For Smiley, the tumult is a major turnabout. Until now he was a darling commentator in black America. His passion for the people endeared him to many. People listened to his commentaries on the popular Tom Joyner Morning Show, and snapped up so many copies of the "Covenant" that it made the top ten lists of the both the New York Times and the Washington Post. When Smiley talked, black people listened."


One of my friends said, 'you are being barbecued in the blogosphere,'" Smiley said. He told Black America Web writer Michael Cottman's that "I'm catching hell." In our interview, Smiley said: "This is the first time in my entire career that I have found myself in this kind of relationship with some folk in black America. I now know what it feels like to have the weight of the Internet world bearing down on you. Man, it's an eye opener when you get caught in the middle of it."


Obama's campaign said he called Smiley twice on his cell and office phones. Smiley said he returned the calls but got no response.On the Tom Joyner Morning Show recently, Joyner brought up the controversy during an interview with Obama, relating how Smiley was taking heat for saying he thinks Obama doesn't want to talk about issues black people care about.

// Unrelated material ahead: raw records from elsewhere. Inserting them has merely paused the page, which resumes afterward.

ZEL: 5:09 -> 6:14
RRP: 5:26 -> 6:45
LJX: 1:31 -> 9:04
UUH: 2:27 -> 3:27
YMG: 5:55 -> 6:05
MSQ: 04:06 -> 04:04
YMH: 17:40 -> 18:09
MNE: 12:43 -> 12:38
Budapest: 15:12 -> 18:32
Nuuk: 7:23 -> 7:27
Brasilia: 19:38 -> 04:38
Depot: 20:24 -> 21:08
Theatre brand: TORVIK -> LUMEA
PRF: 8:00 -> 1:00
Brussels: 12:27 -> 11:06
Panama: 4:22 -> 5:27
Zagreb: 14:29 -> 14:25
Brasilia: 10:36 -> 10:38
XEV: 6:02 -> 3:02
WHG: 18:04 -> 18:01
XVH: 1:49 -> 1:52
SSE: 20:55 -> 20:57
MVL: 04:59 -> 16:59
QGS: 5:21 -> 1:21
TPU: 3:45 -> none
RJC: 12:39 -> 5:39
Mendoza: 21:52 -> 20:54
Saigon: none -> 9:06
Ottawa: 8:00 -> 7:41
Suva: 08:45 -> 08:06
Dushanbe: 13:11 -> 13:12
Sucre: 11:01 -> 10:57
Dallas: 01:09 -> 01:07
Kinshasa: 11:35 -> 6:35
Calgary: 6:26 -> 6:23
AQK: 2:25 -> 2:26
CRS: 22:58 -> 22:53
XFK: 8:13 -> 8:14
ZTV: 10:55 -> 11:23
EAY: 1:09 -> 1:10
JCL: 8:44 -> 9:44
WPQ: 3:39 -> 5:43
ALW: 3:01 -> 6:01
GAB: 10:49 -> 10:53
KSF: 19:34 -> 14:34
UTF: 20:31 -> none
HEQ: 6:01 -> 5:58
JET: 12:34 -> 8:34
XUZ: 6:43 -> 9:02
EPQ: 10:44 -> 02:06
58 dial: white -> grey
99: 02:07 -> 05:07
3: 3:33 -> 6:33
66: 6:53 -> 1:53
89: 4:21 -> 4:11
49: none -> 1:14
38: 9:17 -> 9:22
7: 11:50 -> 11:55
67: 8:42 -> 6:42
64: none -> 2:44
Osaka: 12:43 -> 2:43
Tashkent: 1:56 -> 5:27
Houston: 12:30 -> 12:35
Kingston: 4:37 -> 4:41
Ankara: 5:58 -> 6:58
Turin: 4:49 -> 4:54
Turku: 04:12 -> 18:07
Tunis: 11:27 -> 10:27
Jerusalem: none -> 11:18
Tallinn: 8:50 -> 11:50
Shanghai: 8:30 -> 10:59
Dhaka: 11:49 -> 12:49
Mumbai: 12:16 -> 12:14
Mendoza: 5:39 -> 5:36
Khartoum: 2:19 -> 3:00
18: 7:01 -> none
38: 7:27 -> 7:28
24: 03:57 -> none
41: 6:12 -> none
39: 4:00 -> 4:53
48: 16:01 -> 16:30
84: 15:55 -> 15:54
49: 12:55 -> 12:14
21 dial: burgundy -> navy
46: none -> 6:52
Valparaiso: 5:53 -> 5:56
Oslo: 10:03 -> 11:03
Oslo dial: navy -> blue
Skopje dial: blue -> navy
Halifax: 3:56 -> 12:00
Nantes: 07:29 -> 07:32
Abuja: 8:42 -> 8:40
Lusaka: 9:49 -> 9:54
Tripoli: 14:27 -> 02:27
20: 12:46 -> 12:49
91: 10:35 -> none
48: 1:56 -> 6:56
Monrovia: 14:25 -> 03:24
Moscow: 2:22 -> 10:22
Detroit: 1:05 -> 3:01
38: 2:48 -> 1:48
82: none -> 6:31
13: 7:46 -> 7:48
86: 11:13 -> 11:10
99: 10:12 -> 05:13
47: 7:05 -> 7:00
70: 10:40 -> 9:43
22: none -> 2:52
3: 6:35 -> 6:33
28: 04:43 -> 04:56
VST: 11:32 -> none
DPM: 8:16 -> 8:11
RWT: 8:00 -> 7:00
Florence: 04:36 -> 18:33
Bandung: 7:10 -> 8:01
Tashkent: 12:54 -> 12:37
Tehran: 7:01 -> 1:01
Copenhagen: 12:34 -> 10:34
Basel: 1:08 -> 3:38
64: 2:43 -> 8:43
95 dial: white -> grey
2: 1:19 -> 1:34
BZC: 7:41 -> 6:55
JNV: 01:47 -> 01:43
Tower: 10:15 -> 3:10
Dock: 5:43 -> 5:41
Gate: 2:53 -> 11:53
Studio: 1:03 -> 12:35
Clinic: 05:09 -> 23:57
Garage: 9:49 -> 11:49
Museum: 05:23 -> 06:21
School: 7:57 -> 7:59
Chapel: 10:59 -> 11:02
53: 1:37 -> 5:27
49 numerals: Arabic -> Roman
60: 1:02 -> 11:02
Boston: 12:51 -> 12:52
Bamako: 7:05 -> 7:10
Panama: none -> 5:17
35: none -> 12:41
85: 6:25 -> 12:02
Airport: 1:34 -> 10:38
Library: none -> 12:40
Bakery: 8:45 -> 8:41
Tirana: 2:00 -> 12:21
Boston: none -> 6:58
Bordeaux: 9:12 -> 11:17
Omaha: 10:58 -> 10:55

Obama chastised Smiley, but spoke as if the two were friends. "I'm going to have to call Tavis up and straighten him out on this," Obama said. He said he's addressed issues that Smiley cares about, such as health care and eliminating the legal sentencing disparity that allows judges to send mostly black crack cocaine offenders to prison with sentences that are five times longer than powder cocaine offenders who are mostly white and Latino.Obama followed up with a letter to Smiley, dated Feb. 13. In it, Obama explained why he declined the invitation, saying that he needed to campaign in states that Clinton must win to in order to topple her candidacy. "I will be on the campaign trail every day in states like Ohio, Texas and Wisconsin talking directly to voters about the causes that are at the heart of my campaign and the State of the Black Union forum such as affordable housing, economic opportunity, civil rights and foreign policy," Obama said in his letter. He had offered to have his wife, Michelle, speak in his stead at the State of the Black Union, but Smiley had declined. "I ask that you reconsider," Obama wrote. "Michelle is a powerful voice for the type of reach change America is hungry for." Smiley responded in a commentary on the Tom Joyner Morning Show, condemning Obama's decision with his usual strong, passionate, rapid-fire delivery. He recounted the gist of his statement in the interview. "I think it is a miscalculation on his part not to appear and a missed opportunity.""I love Barack Obama and I love black people," Smiley said. "I celebrate his past accomplishments and I celebrate his future aspirations. I never wanted to stand in the path of his growth."However, he said, "My job is to ask the critical question, to raise these issues and keep these guys focused. There are some people who are disappointed that I'm not jumping up and down saying, 'Vote for Barack Obama.' That's not my role as a journalist. That's not what I do."